Pemerintah Tunda Aktivasi Bond Stabilization Fund Karena Pasar Stabil

Menteri Keuangan Purbaya Yudhi Sadewa menegaskan pemerintah belum akan mengaktifkan instrumen Bond Stabilization Fund (BSF) pada Senin (11/5/2026) di Jakarta. Langkah ini diambil lantaran kondisi pasar surat utang negara dinilai masih sangat stabil dan belum menunjukkan indikasi memasuki fase krisis.

Dilansir dari Money, stabilitas pasar obligasi saat ini dikelola melalui pemanfaatan instrumen fiskal serta pengelolaan kas negara yang sudah tersedia. Pemerintah menilai skema dana khusus stabilisasi obligasi tersebut belum mendesak untuk diterapkan dalam situasi pasar terkini.

"Jadi mungkin belum kita aktifkan Bond Stabilization Fund, tapi stabilisasi harga bond dulu saja. Itu beda rupanya," ujar Purbaya Yudhi Sadewa, Menteri Keuangan.

Fokus utama otoritas keuangan sekarang adalah memitigasi gejolak harga obligasi yang dipicu oleh dinamika pasar global. Untuk mendukung upaya tersebut, pemerintah mengandalkan ketersediaan kas internal maupun Saldo Anggaran Lebih (SAL).

"Yang kita pakai bisa SAL, bisa cash kita," katanya Purbaya Yudhi Sadewa, Menteri Keuangan.

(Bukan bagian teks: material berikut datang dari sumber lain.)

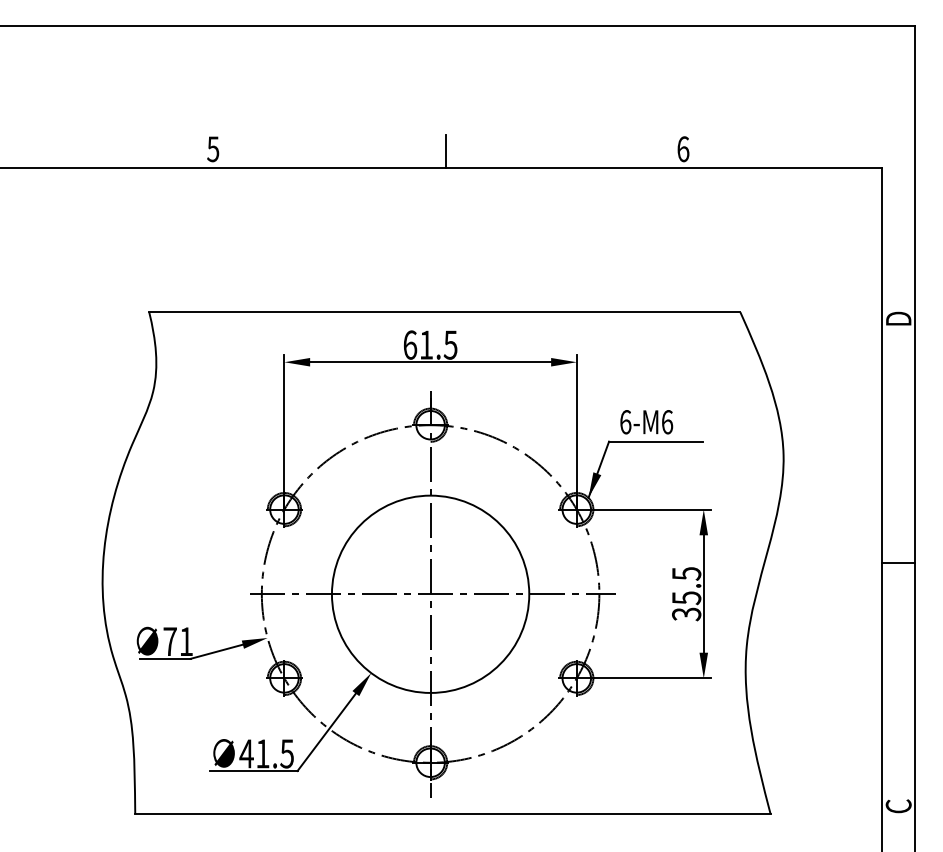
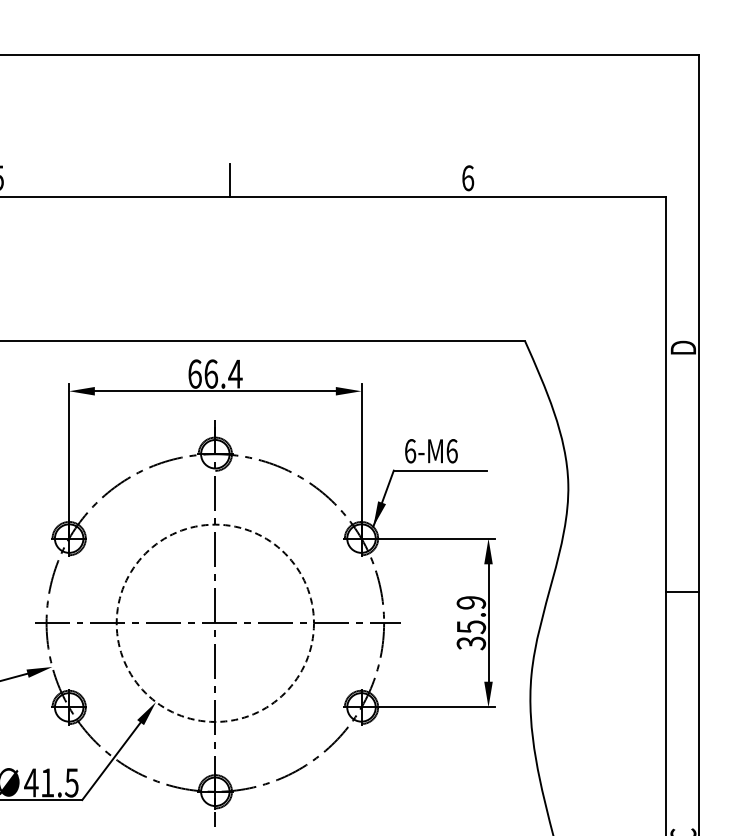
text: (438, 344) -> (223, 373), 61.5 -> 66.4
text: (686, 573) -> (471, 602), 35.5 -> 35.9
circle: (430, 593) -> (215, 622), solid -> dashed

Hingga saat ini, koordinasi dengan lembaga pengelola investasi terkait potensi aktivasi BSF juga belum dilakukan. Pihak kementerian masih mengandalkan manajemen kas secara mandiri untuk menjaga volatilitas instrumen utang negara.

"Belum kita pakai. Kita manage cash aja supaya bond-nya lebih stabil," ujarnya Purbaya Yudhi Sadewa, Menteri Keuangan.

BSF merupakan mekanisme intervensi pasar yang disiapkan untuk melakukan pembelian kembali atau buyback surat utang negara ketika imbal hasil (yield) melonjak tajam secara ekstrem. Keberadaan instrumen ini bertujuan menahan tekanan dari investor asing agar kondisi pasar domestik tetap terkendali.

Sebelum keputusan penundaan ini muncul, Purbaya sempat mempertimbangkan penghidupan kembali skema BSF guna membentengi pasar obligasi dari tekanan global. Saat ini, pemerintah belum melibatkan PT Sarana Multi Infrastruktur maupun Indonesia Investment Authority (INA) dalam rencana teknis stabilisasi tersebut.